Continue the personal reflection on feeling broken and finding peace in faith, picking up right after its final sentence.

▸ PROVIDED PASSAGE:
%%
I feel like one of those people broken into pieces on the rock.  (A bible verse about whoever falls upon the rock [Jesus] will be broken to pieces but whoever the rock falls on will be crushed.)  It's better to have a hard heart broken into surrender than to be utterly destroyed.

 

Anyway, many days I feel like crying.  My hands are empty.  I have nothing.  I am nothing.  'Lord I'm nothing without you.'  That's so true.  I've made a complete mess out of everything I've ever touched, and the enemy has such an easy time telling me I'm a failure.  The only comfort I have is that I can claim Jesus.  I am unworthy in every area, totally miserable and desperate, but in Him I have peace.  In Him I have righteousness.  In Him I have lands and treasures and self-worth.

 

If we can just hold on a little longer, and love a little longer, and hope a little longer.  :)
%%
▸ DATASET RECORDS:
%%
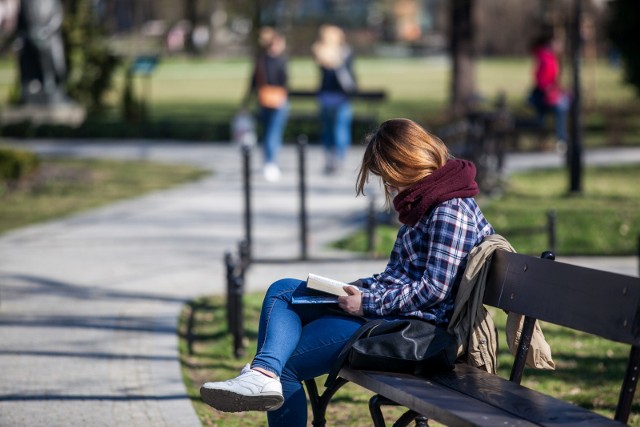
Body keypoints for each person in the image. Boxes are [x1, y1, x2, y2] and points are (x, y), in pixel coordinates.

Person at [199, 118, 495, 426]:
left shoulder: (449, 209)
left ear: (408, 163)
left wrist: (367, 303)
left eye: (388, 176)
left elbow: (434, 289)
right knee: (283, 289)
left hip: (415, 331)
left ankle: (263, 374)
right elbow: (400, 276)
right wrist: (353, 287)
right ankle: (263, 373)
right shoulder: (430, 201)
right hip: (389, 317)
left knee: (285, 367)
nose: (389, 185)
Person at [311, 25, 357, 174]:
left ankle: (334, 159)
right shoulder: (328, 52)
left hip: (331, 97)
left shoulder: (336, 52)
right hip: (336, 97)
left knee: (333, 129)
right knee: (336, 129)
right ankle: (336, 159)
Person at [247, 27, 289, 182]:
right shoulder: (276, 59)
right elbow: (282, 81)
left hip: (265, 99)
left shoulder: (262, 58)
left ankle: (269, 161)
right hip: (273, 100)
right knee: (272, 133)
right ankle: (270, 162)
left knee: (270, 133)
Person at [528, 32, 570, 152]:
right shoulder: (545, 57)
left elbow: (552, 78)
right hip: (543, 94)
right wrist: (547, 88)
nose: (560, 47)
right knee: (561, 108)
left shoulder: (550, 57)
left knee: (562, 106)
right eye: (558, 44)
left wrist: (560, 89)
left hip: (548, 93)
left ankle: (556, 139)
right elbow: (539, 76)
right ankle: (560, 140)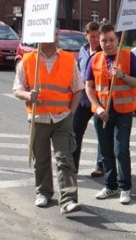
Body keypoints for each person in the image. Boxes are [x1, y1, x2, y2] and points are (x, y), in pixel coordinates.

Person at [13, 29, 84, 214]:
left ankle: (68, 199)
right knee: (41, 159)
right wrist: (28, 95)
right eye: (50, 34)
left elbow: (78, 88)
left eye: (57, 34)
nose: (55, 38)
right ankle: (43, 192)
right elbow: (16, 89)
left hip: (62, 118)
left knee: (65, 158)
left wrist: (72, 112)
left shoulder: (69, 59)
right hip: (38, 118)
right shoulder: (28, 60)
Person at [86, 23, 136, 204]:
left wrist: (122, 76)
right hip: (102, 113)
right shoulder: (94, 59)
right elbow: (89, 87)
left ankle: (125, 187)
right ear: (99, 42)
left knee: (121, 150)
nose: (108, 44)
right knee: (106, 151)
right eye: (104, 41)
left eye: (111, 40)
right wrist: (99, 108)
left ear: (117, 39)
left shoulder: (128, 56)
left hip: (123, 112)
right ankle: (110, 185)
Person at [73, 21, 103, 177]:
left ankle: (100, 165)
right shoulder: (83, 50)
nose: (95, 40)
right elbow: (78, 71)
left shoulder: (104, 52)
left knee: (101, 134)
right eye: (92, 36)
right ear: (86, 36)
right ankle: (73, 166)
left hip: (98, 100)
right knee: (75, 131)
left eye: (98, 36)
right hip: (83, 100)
%%
▸ ANSWER:
There is a day coming when I can be cleansed from every memory of earth, and can put on a white robe.  There is a day coming when my broken, raspy voice can sing again and better than before.  When my body that has grown stiff and unloved and even hated will be renewed and leap for joy.  I'll dance and twirl and balance as if I'd always known how to do that.  LOL Probably we have.  In our spirits.  Before we came here, we were joyful and innocent and we'll be that way again, thanks to Jesus.  Otherwise, we'd never be clean, never be free from what we've done.  Never be free from the pain of it.

 

You probably don't have all this self-loathing inside.  :)  I hope not.  But maybe you can understand what I long for.  I thought I was so smart and so powerful, made all my own decisions and rebelled and made fun of whatever and whoever.  I ran this way and that way, doing everything I could experience, and not finding the satisfaction I needed, or the validation, or the successful end, I found myself always empty.

 

Like Solomon in Ecclesiastes, I've done it all and found that everything is folly, except for returning to God what is His and giving Him honor and glory.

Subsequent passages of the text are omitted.